Figure 6.. Species-Specific RIPK3 RHIM domain determines the requirement of RIPK1 in HSV-1(ICP6mut)-triggered ZBP1-dependent necroptosis.

(A) Alignment of RHIM sequences from human RIPK3 (hRIPK3) and mouse RIPK3 (mRIPK3). Several variable residues between hRIPK3 and mRIPK3 analyzed below were highlighted. The alignment was performed using ClustalW2 online software. (B) Structural comparison between mZBP1-mRIPK3 and hZBP1-hRIPK3 complexes. mZBP1 was colored in yellow, mRIPK3 in light green, hZBP1 in orange, and hRIPK3 in dark green. Hydrogen bonds were indicated by gray dotted lines. (C) Multiple sequence alignment of RIPK3 protein sequences from Primate and Rodent species. The conservative RHIM core amino acids were highlighted with a star (*). The variable residues in (A) were highlighted with a red box. (D) Phylogenetic tree of RIPK3 proteins by MEGA11. RIPK3 protein sequences from Primate and Rodent species were retrieved from GeneBank. The evolutionary history was inferred using the Maximum Likelihood method. All sequences from Primates were highlighted with Blue, and all sequences from Rodents were highlighted with Red. (E) Schematic of hRIPK3, mRIPK3, and chimeric hRIPK3 construct-hRIPK3_{mRIPK3_RHIM}. (F) Cell death kinetics of HT29-hZBP1 (RIPK3 KO) cells reconstituted with hRIPK3, and hRIPK3_{mRIPK3_RHIM} pretreated with DMSO or R1-ICR-3 (100 nM) for 5 hrs, followed by HSV-1(ICP6mut) infection. (G) Immunoblotting of HT29-hZBP1 (RIPK3 KO) cells reconstituted with hRIPK3, and hRIPK3_{mRIPK3_RHIM} pretreated with DMSO or R1-ICR-3 (100 nM) for 5 hrs, followed by HSV-1(ICP6mut) infection and subjected to immunoblotting with p-MLKL, MLKL, p-RIPK3, RIPK3, RIPK1, Flag (ZBP1), ICP0, and GAPDH antibodies. Results are representative of at least two independent experiments. Error bars represent mean ± SD.

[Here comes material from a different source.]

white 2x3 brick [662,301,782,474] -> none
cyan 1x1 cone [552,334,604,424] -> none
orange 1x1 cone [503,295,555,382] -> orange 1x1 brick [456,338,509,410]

Figure 7.. RIPK1 facilitates the formation of a ZBP1-RIPK3 amyloid structure in human cells.

(A) Thioflavin T (ThT) binding assay of endogenous ZBP1-containing complexes from HSV-1(ICP6mut) infected HT29-hZBP1 and HT29-hZBP1 (RIPK1 KO) cells. (B) HT29-hZBP1 (RIPK3 KO) cells transduced with human RIPK3 (hRIPK3) were either mock or HSV-1(ICP6mut) infection for 10 hrs, with or without R1-ICR-3 (100 nM). Cells were harvested and subjected to immunoprecipitation. ZBP1 complexes isolated by immunoprecipitation were lysed in regular lysis buffer or buffer containing 4M urea. (C) MEF-mZBP1 cells were either mock or HSV-1(ICP6mut) infection for 10 hrs, with or without R1-ICR-3 (1 μM). Cells were harvested and subjected to immunoprecipitation. ZBP1 complexes isolated by immunoprecipitation were lysed in regular lysis buffer or buffer containing 4M urea. (D) HT29-hZBP1 (RIPK3 KO) cells reconstituted with mouse RIPK3 (mRIPK3) were either mock or HSV-1(ICP6mut) infection for 10 hrs, with or without R1-ICR-3 (100 nM). Cells were harvested and subjected to immunoprecipitation. ZBP1 complexes isolated by immunoprecipitation were lysed in regular lysis buffer or buffer containing 4M urea. (E) Schematic model of the proposed ZBP1-driven necroptosis in both human and mouse cells during HSV-1 (ICP6mut) infection. Results are representative of at least two independent experiments. Error bars represent mean ± SD.